Every so often I feel the irresistible urge to purge. Not in the way that some people do a cleanse for dietary purposes. I purge my belongings. I have to! I find myself amassing things at an alarming rate. Some of my recent acquisitions come from inheritances from my mother or my aunt. This has gotten me thinking about the things we keep. Since we all leave this world empty-handed, I’ve begun wondering what will happen to all these possessions after I am gone.
I recently found that my son and his wife had taken a picture off the wall in the bedroom where they stayed in our summer cottage. I found it in the closet after they had gone. That’s fine. We all have different tastes in art—maybe this squatty French horn player actually creeped them out. When I look at him with an objective eye, he is a weird little fellow.
But I never look at him objectively, because he’s been part of my life for as long as I can remember. So, I thought that before I’m dead and gone I should probably describe my attachment to him. My mother began collecting antique frames as a newlywed over 70 years ago. I grew up with this wee musician in my home from the earliest days of my childhood, watching me practice the piano and supervising as my family decorated the Christmas tree. I have a nostalgic affection for him. I’d hate to see him scrapped or put in some pile of things to be dropped off at Goodwill. At least, I hope my heirs will find out if he or the frame has some value first. Maybe they don’t. Perhaps it is only of real value to me, and there will be something else that my kids and grandkids will treasure fondly. We hold affections for unlikely things.

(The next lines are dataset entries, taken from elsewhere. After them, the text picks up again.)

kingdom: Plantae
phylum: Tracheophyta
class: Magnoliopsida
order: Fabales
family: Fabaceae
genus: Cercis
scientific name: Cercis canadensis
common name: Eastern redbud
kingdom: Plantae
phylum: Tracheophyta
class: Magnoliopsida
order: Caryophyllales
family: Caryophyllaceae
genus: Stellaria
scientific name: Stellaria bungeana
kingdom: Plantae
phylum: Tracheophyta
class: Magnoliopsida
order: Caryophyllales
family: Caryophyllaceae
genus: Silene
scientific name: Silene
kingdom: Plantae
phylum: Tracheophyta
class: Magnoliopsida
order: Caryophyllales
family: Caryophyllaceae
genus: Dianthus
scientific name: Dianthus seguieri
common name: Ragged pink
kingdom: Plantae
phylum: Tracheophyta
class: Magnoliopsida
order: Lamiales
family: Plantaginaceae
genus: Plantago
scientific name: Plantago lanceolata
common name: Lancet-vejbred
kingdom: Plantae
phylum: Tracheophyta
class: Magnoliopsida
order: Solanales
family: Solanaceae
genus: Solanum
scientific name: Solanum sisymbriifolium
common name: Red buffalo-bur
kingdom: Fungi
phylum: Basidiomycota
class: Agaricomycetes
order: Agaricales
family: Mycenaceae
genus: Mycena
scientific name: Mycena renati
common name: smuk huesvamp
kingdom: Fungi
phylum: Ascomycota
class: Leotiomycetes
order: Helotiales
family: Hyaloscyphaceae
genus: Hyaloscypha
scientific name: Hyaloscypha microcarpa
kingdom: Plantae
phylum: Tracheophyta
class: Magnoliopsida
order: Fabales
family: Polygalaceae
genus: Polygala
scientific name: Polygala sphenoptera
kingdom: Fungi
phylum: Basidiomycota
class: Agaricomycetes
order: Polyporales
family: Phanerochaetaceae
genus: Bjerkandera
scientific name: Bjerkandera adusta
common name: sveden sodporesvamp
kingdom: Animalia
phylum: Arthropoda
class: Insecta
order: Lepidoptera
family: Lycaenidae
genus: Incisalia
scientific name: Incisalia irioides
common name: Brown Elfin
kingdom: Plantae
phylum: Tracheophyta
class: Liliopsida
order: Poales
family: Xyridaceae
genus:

In the meantime, I cull and clean and give away the things that I do not care about, because there will be plenty for our children to sift through as it is. Why leave things behind that do not matter to me, particularly things that have been relegated to boxes and attics and garages for years?
And, Lord, help me not to accumulate more!
Love, Liz
P.S. Next I’m purging all the baby paraphernalia: two cribs, bouncers, playmats. We are at last through the cycle of grandbabies. My friend Carole has already claimed one crib. Ah! I feel lighter already.